Tapping your aerobic capacity requires a very specific form of training. First, its advisable to wear a heart-rate monitor. Then warm up gradually to reach your optimum aerobic training zone. 

Your warm-up will accomplish at least two things: 1) You will be gradually mobilizing the fatty acids stored throughout your body to your bloodstream so that you use your fat instead of your vital blood sugar. This is critical. If you don't warm up, you may exercise aerobically, i.e., with oxygen in the cells, but not burn the fat. 

During warm-up, you should count your heart rate at 50 percent of the maximum using the standard method of calculation. 2) You will prevent cramping. This warm-up period should take about fifteen minutes. This allows your body to gradually distribute blood to those areas that need it rather than immediately diverting it from vital organs - a critical distinction to make sure that your workouts build health and fitness without injuring your system.

Second, exercise within your aerobic training zone for at least twenty minutes, ideally working up to thirty to forty-five minutes. 

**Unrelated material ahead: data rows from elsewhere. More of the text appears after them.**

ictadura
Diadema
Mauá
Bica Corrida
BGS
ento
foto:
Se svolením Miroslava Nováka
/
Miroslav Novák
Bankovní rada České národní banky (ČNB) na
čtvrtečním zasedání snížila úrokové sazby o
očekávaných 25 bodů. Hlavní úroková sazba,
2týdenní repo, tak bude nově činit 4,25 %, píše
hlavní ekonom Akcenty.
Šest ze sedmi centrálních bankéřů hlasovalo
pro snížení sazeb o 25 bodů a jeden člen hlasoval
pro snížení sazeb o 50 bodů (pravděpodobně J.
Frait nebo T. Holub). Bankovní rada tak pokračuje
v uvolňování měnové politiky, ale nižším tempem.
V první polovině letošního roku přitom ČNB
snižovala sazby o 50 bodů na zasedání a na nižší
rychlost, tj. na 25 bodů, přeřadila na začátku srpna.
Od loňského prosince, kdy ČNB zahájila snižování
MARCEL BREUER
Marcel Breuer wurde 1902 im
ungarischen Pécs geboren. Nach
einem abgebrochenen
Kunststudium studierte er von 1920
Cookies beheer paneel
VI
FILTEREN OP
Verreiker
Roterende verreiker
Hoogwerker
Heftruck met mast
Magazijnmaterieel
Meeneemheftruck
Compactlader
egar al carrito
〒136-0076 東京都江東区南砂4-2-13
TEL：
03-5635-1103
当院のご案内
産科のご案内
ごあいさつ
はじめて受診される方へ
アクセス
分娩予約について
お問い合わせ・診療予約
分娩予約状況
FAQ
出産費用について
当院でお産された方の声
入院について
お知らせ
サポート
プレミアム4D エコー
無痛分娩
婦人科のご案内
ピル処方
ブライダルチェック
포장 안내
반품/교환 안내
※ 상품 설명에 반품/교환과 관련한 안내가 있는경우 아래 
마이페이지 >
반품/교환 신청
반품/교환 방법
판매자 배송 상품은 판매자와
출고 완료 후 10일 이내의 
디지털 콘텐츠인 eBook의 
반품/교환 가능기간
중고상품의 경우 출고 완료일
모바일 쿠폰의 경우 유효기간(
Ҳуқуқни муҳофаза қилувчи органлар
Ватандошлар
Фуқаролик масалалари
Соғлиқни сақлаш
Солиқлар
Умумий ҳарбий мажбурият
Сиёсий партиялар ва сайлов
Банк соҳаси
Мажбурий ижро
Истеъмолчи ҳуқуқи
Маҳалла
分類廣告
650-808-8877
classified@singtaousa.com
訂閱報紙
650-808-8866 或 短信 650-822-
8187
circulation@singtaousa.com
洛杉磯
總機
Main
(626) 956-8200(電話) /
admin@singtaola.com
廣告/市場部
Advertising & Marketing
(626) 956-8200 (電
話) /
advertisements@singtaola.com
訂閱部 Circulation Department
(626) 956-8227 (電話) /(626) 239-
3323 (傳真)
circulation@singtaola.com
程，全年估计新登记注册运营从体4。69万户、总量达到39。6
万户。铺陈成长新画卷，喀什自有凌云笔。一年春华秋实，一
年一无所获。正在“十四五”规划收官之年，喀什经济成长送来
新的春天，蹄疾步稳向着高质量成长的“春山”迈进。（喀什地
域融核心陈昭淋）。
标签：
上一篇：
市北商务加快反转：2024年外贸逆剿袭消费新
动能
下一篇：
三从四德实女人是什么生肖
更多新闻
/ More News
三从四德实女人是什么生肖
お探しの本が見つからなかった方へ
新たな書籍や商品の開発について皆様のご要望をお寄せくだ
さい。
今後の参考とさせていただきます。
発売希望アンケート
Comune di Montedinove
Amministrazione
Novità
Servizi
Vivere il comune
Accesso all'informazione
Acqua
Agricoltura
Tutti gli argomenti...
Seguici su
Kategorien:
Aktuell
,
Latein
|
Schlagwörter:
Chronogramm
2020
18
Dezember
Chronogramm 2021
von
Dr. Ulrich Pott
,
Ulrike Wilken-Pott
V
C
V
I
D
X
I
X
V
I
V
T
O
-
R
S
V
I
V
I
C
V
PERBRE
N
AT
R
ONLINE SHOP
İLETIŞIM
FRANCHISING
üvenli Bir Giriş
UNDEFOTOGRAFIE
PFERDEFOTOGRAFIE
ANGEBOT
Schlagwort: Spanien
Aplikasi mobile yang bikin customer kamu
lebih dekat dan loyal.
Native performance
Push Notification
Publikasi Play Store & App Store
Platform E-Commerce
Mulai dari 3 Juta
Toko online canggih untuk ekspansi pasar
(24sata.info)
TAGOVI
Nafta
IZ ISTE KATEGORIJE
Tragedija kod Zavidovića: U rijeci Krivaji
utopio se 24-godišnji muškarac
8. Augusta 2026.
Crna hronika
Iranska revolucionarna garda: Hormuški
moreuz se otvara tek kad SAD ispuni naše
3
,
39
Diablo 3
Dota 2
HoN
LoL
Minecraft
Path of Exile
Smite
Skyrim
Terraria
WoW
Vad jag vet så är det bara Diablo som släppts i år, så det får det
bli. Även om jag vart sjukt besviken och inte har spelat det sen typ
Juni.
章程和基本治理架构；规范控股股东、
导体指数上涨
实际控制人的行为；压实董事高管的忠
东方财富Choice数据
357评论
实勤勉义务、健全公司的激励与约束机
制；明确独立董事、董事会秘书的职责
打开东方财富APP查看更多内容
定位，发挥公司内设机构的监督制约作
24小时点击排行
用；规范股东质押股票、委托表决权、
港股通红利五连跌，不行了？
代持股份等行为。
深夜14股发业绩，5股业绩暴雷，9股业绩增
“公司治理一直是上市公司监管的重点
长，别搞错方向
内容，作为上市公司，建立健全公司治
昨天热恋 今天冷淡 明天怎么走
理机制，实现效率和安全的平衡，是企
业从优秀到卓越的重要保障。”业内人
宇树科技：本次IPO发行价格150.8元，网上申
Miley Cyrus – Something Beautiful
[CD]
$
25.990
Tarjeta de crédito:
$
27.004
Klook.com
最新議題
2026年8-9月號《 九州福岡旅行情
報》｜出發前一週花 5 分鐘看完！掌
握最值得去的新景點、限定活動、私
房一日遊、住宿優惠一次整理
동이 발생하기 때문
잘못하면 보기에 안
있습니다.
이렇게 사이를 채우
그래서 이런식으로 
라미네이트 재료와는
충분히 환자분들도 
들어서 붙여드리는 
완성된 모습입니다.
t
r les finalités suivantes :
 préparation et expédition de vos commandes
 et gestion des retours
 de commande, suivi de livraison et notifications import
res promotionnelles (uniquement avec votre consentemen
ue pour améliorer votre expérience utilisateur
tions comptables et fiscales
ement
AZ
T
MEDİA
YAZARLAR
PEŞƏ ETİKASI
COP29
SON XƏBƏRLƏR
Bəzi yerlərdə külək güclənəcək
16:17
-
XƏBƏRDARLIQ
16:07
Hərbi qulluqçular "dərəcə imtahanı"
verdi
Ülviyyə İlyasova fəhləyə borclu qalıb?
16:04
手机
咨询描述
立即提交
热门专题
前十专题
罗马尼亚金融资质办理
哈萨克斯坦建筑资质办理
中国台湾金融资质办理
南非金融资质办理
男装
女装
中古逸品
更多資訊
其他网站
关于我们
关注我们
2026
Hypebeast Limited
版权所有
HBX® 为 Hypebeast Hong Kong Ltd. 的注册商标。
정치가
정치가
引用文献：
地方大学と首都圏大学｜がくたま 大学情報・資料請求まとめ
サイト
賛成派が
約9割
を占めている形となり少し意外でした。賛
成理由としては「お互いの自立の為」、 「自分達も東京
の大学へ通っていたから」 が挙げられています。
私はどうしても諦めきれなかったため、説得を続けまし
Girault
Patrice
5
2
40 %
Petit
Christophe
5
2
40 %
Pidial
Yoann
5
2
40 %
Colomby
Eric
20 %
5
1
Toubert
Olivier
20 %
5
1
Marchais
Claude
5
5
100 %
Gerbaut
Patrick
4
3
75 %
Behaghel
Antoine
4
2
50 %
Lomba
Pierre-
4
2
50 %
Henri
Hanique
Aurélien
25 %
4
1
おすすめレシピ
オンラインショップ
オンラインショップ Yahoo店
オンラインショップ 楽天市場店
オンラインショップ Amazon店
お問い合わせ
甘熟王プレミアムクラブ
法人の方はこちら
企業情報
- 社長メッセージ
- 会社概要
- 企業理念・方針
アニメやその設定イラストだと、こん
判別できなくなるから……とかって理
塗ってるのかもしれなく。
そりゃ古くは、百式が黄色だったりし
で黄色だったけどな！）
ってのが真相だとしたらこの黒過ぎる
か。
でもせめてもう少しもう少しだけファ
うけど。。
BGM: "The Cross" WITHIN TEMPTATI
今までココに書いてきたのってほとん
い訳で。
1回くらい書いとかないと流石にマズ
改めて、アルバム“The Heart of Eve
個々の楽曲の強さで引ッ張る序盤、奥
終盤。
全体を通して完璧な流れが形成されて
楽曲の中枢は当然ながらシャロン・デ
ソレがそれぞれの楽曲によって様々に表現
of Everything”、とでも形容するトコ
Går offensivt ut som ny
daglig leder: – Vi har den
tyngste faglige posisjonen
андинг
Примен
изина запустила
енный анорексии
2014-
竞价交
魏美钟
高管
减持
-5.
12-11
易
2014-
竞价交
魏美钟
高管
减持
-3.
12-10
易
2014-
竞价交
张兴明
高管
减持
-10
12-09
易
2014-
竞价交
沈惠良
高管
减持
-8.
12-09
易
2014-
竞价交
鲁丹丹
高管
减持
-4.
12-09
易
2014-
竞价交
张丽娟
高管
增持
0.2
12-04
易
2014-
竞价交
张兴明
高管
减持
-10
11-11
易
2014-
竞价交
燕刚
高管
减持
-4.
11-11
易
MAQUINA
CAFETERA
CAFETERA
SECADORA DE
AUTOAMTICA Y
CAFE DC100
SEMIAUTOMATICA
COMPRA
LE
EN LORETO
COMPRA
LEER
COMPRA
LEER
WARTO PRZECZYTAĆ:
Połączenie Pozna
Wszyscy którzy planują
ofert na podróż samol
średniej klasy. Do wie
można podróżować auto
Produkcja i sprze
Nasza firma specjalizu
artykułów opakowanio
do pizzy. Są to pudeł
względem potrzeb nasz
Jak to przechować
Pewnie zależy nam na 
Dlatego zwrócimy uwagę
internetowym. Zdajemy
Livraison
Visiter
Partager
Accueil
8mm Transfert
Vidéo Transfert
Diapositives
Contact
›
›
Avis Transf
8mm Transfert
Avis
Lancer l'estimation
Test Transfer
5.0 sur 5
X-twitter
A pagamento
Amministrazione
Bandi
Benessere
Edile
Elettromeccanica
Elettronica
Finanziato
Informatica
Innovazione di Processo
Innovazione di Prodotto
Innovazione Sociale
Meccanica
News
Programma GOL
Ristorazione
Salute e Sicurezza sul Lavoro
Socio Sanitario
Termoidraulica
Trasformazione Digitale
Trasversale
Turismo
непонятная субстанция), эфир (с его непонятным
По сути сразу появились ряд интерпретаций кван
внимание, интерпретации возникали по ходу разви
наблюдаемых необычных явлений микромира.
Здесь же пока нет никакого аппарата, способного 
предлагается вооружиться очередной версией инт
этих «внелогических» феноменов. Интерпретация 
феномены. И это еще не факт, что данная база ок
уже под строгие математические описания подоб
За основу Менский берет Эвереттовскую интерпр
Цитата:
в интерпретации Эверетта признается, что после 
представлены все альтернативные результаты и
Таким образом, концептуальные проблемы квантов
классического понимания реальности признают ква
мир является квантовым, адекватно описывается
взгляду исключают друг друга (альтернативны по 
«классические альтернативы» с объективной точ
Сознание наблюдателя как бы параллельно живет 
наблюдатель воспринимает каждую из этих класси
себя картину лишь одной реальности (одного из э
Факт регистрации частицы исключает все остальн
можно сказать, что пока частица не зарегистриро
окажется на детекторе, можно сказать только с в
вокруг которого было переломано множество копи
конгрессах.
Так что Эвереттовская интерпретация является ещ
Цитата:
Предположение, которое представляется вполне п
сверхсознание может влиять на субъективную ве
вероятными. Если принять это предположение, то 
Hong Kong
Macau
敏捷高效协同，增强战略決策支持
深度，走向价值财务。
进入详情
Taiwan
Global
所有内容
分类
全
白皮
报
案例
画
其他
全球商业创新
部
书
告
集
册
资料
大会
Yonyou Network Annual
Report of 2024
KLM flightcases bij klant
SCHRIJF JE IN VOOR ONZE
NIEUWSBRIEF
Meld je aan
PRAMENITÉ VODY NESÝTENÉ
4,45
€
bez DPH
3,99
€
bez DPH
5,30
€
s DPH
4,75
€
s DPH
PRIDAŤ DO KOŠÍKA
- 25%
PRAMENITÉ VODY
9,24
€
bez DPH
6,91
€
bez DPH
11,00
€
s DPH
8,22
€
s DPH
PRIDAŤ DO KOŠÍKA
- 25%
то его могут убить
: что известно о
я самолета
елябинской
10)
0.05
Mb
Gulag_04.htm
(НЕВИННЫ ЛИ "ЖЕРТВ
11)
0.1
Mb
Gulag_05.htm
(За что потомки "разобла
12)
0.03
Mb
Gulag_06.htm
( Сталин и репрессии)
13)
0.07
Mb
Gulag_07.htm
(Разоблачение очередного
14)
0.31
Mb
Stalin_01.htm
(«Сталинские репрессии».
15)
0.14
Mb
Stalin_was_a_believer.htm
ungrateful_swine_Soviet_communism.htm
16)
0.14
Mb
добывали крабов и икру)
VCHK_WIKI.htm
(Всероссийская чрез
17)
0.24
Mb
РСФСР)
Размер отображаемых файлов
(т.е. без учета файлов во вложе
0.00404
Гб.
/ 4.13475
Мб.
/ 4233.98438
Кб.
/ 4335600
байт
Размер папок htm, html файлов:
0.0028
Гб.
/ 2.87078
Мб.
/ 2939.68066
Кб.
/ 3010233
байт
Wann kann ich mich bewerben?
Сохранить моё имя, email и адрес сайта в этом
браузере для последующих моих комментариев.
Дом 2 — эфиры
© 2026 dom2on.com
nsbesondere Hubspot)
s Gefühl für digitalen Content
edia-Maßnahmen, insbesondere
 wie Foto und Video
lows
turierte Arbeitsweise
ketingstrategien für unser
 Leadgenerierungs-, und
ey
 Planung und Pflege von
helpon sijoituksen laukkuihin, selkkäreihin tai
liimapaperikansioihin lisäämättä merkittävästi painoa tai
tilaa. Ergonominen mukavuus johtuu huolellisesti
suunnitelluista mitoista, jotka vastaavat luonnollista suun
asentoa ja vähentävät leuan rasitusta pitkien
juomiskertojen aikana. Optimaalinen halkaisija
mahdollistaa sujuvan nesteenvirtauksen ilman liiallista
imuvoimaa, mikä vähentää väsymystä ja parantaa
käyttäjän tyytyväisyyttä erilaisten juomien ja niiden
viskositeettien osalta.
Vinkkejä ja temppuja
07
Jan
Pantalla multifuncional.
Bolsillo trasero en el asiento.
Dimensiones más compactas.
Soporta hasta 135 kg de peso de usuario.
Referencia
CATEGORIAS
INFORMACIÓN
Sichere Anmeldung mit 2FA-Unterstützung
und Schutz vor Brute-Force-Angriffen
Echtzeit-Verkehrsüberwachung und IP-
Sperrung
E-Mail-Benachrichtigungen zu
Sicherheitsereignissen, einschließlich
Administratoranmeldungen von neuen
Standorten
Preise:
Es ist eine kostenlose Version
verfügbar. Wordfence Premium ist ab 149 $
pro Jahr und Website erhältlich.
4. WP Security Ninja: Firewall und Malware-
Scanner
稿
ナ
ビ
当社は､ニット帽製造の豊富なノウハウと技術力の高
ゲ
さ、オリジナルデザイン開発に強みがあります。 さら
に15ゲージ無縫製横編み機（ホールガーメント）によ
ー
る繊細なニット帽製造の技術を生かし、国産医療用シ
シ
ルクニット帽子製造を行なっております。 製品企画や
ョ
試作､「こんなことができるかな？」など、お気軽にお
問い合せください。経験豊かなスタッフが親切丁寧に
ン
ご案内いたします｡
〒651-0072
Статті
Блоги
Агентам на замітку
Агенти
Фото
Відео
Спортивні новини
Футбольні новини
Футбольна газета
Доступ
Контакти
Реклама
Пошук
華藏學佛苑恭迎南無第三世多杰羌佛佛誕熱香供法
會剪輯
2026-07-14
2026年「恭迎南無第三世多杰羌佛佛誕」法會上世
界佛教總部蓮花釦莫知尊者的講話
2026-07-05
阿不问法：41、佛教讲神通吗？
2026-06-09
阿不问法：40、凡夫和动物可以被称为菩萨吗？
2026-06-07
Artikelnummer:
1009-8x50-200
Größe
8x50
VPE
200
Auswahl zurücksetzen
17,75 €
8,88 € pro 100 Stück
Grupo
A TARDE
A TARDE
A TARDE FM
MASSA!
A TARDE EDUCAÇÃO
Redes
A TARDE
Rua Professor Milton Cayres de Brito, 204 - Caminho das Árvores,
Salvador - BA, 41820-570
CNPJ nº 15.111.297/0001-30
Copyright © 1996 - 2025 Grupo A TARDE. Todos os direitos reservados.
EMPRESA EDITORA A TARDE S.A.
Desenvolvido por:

The best way to find your optimal training heart rate is to apply the following formula:

          COMPUTING YOUR IDEAL  HEART RATE*

180 - your age = your ideal heart rate (the rate at which you can exercise aerobically before going anaerobic).

If you are recovering from a major illness or are on medication, subtract an additional 10 points.

If you have not exercised before, or have an injury or are gearing down in your training, or if you often get colds or flu or have allergies, subtract 5 points.

If you have been exercising for up to two years without any real problems, and have not had colds or flu more than once or twice per year, keep your score the same.
If you have been exercising for more than two years without any problems, while making progress in competition without injury, add 5 points.

Before beginning any program of physical exercise, consult your physician.

Third, take twelve to fifteen minutes to cool down appropriately by walking or  some other form of mild movement. In this way you prevent your blood from pooling in your working muscles.

If you abruptly stop movement after exercise, there is no way for the blood to be returned for cleansing, reoxygenation and redistribution. It will stay in the muscle, engorging it, and increasing toxicity in the bloodstream.